Now that we have an Urdu language model that will prefer the more fluent sentences, we can combine the artificially generated parallel sentences from our back translation with the corrections provided by the Urdu language model to train a translation system from English to Urdu.

Once the system has been trained, we can use it to translate many sentences in English to Urdu, forming another data set of the kind (original sentence in English, translation in Urdu) that can help improve the previous Urdu-to-English MT system. As one system gets better, we can use it to produce training data for the system in the opposite direction in an iterative manner, and for as many iterations as desired.

The best of both worlds
In our research, we identified three steps — word-by-word initialization, language modeling, and back translation — as important principles for unsupervised MT. Equipped with these principles, we can derive various models. We applied them to two very different methods to tackle our goal of unsupervised MT.

The first one was an unsupervised neural model that was more fluent than word-by-word translations but did not produce translations of the quality we wanted. They were, however, good enough to be used as back-translation sentences. With back translation, this method performed about as well as a supervised model with 100,000 parallel sentences.

Next, we applied the principles to another model based on classical count-based statistical methods, dubbed phrase-based MT. These models tend to perform better on low-resource language pairs, which made it particularly interesting, but this is the first time this method has been applied to unsupervised MT. In this case, we found that the translations had the correct words but were less fluent. Again, this method outperformed previous state-of-the-art unsupervised models.

Finally, we combined both models to get the best of both worlds: a model that is both fluent and good at translating.

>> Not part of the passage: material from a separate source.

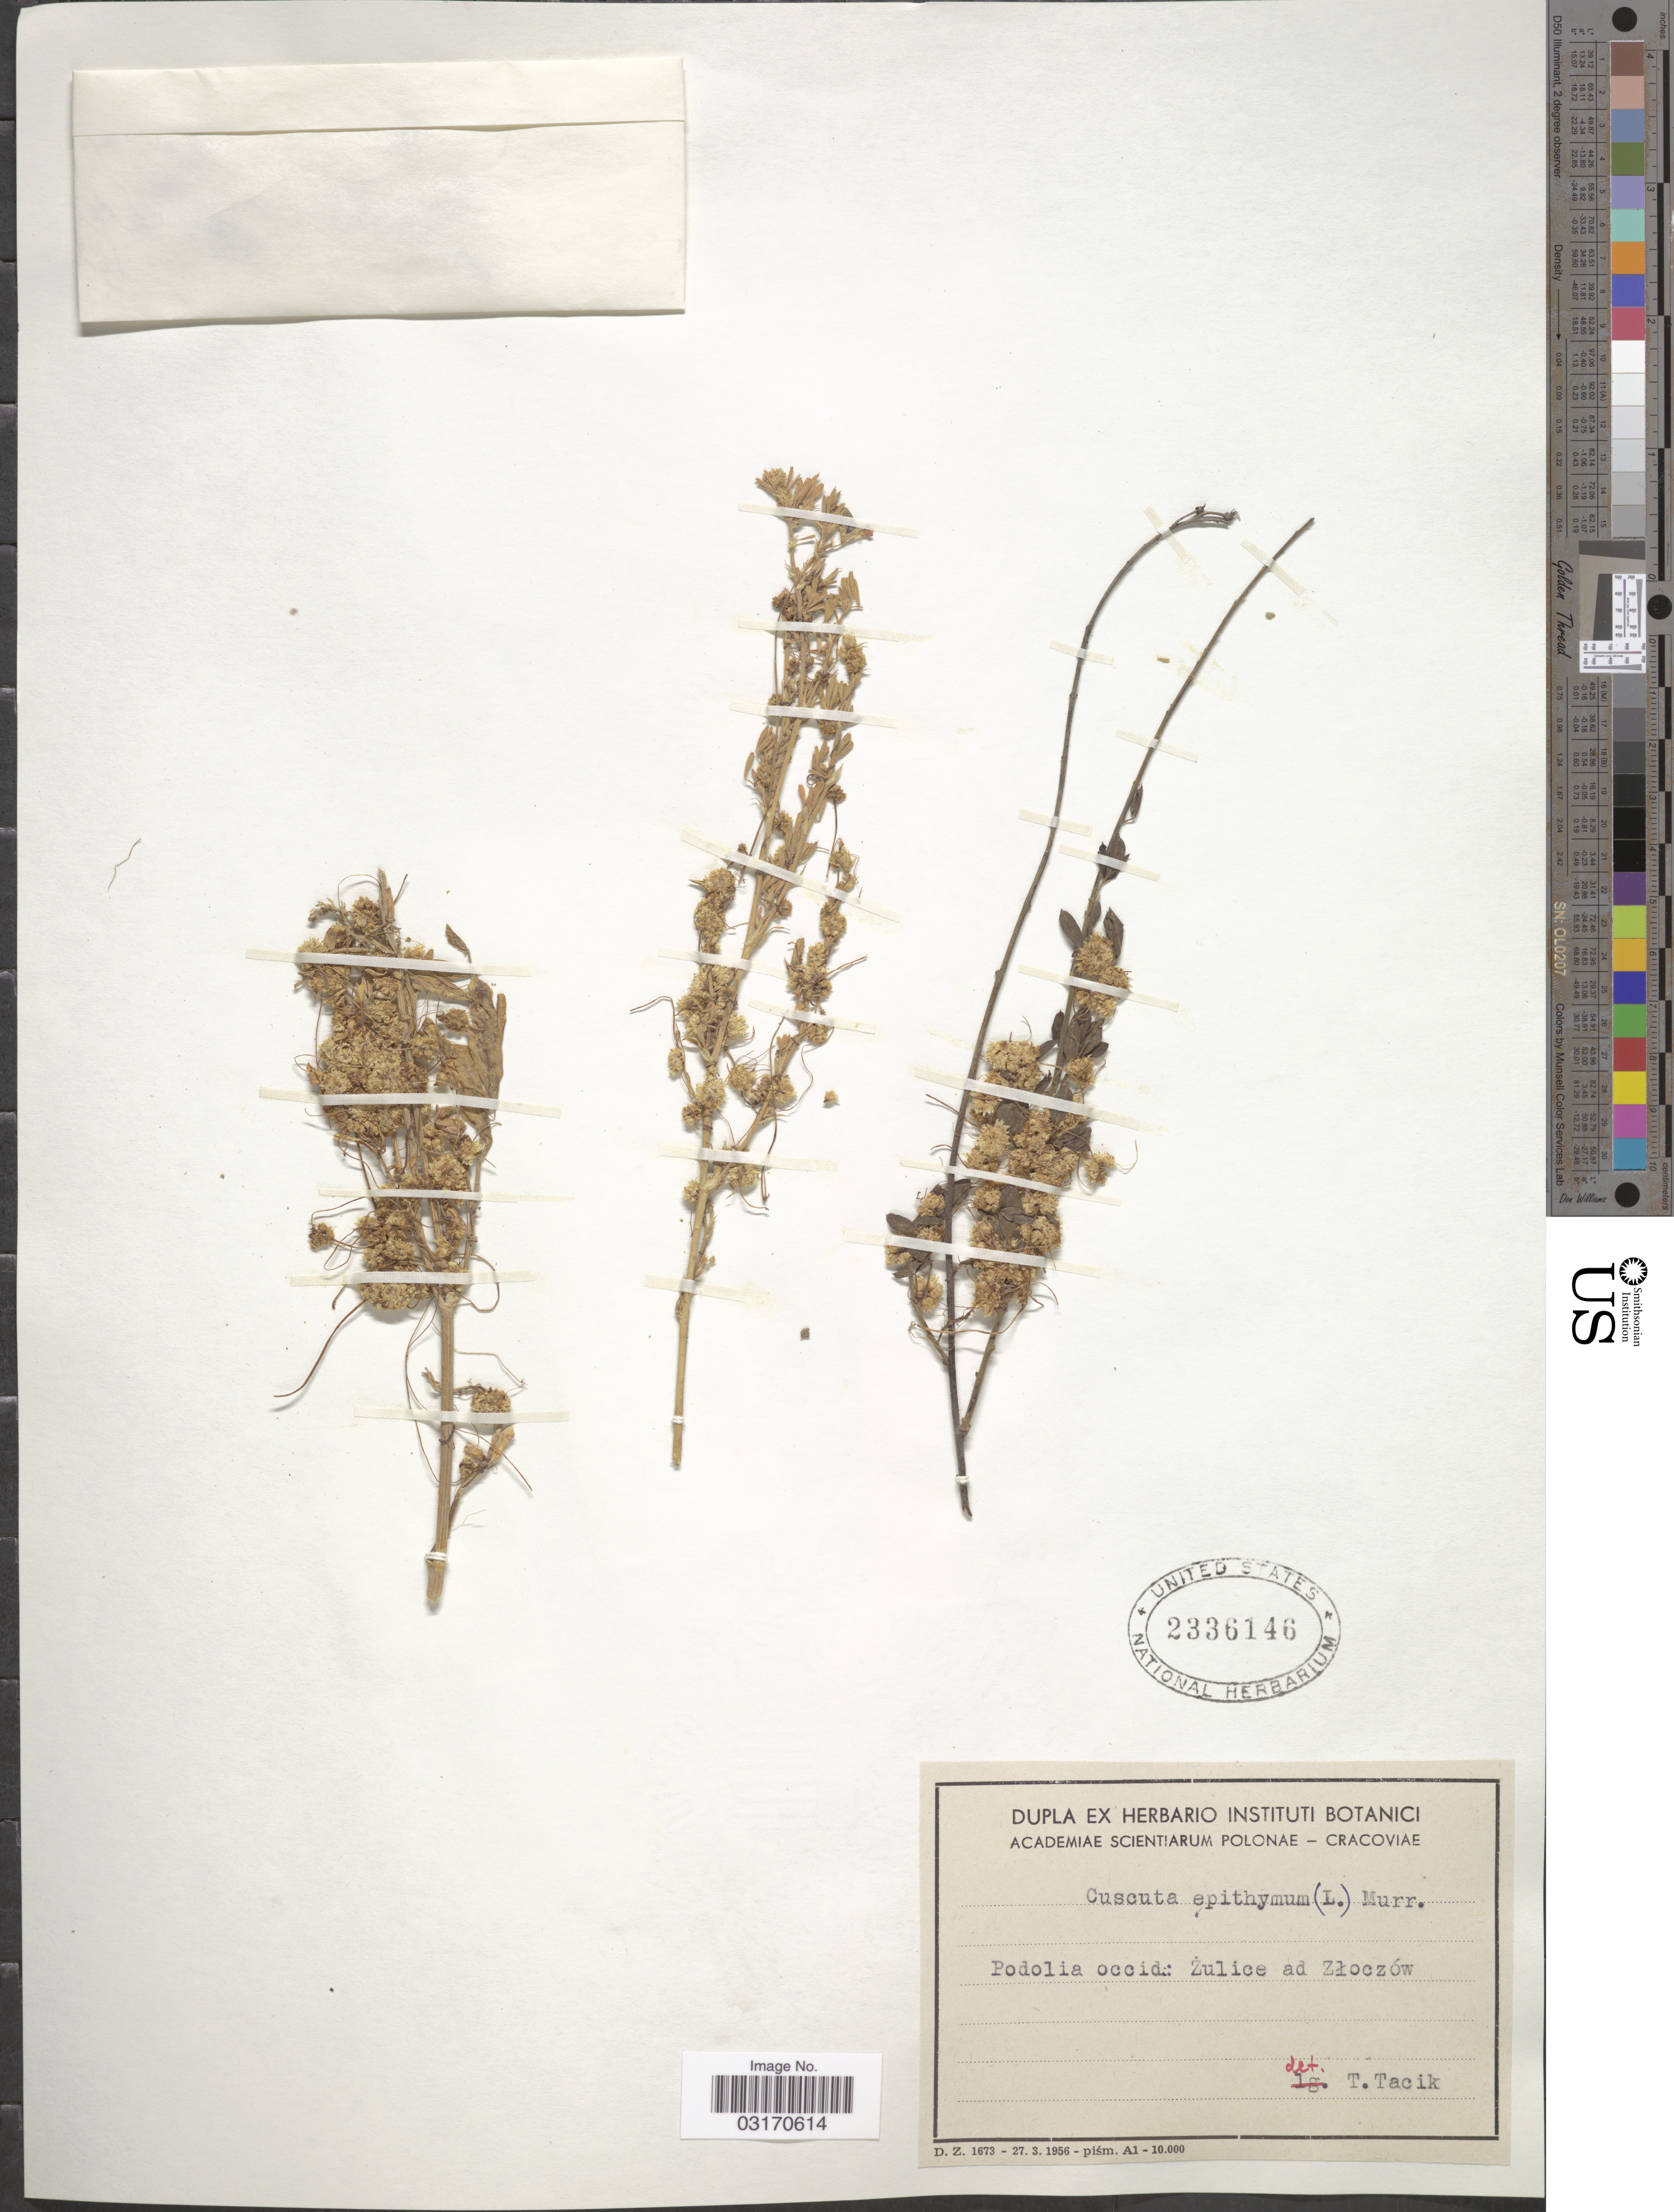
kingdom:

To do this, we started from a trained neural model and then trained it with additional back-translated sentences from the phrase-based model.

Empirically, we found that this last combined approach dramatically improved accuracy over the previous state-of-the-art unsupervised MT — showing an improvement of more than 10 BLEU points on English-French and English-German, two language pairs that have been used as a test bed (and even for these language pairs, there is no use of any parallel data at training time — only at test time, to evaluate).

We also tested our methods on distant language pairs like English-Russian; on low-resource languages like English-Romanian; and on an extremely low-resource and distant language pair, English-Urdu. In all cases, our method greatly improved over other unsupervised approaches, and sometimes even over supervised approaches that use parallel data from other domains or from other languages.

German-to-English translation examples show the results of each method:

Beyond MT

Achieving an increase of more than 10 BLEU points is an exciting start, but even more exciting for us are the possibilities this opens for future improvements. In the short term, this will certainly help us translate in many more languages and improve translation quality for low-resource languages. But the learnings gained from this new method and the underlying principles could go well beyond MT.

We see potential for this research to be applied to unsupervised learning in any arena and potentially allowing agents to leverage unlabeled data and perform tasks with very few, if any, of the expert demonstrations (translations, in this case) that are currently required. This work shows that it is at least possible for the system to learn without supervision and to build a coupled system in which each component improves over time in a sort of virtuous circle.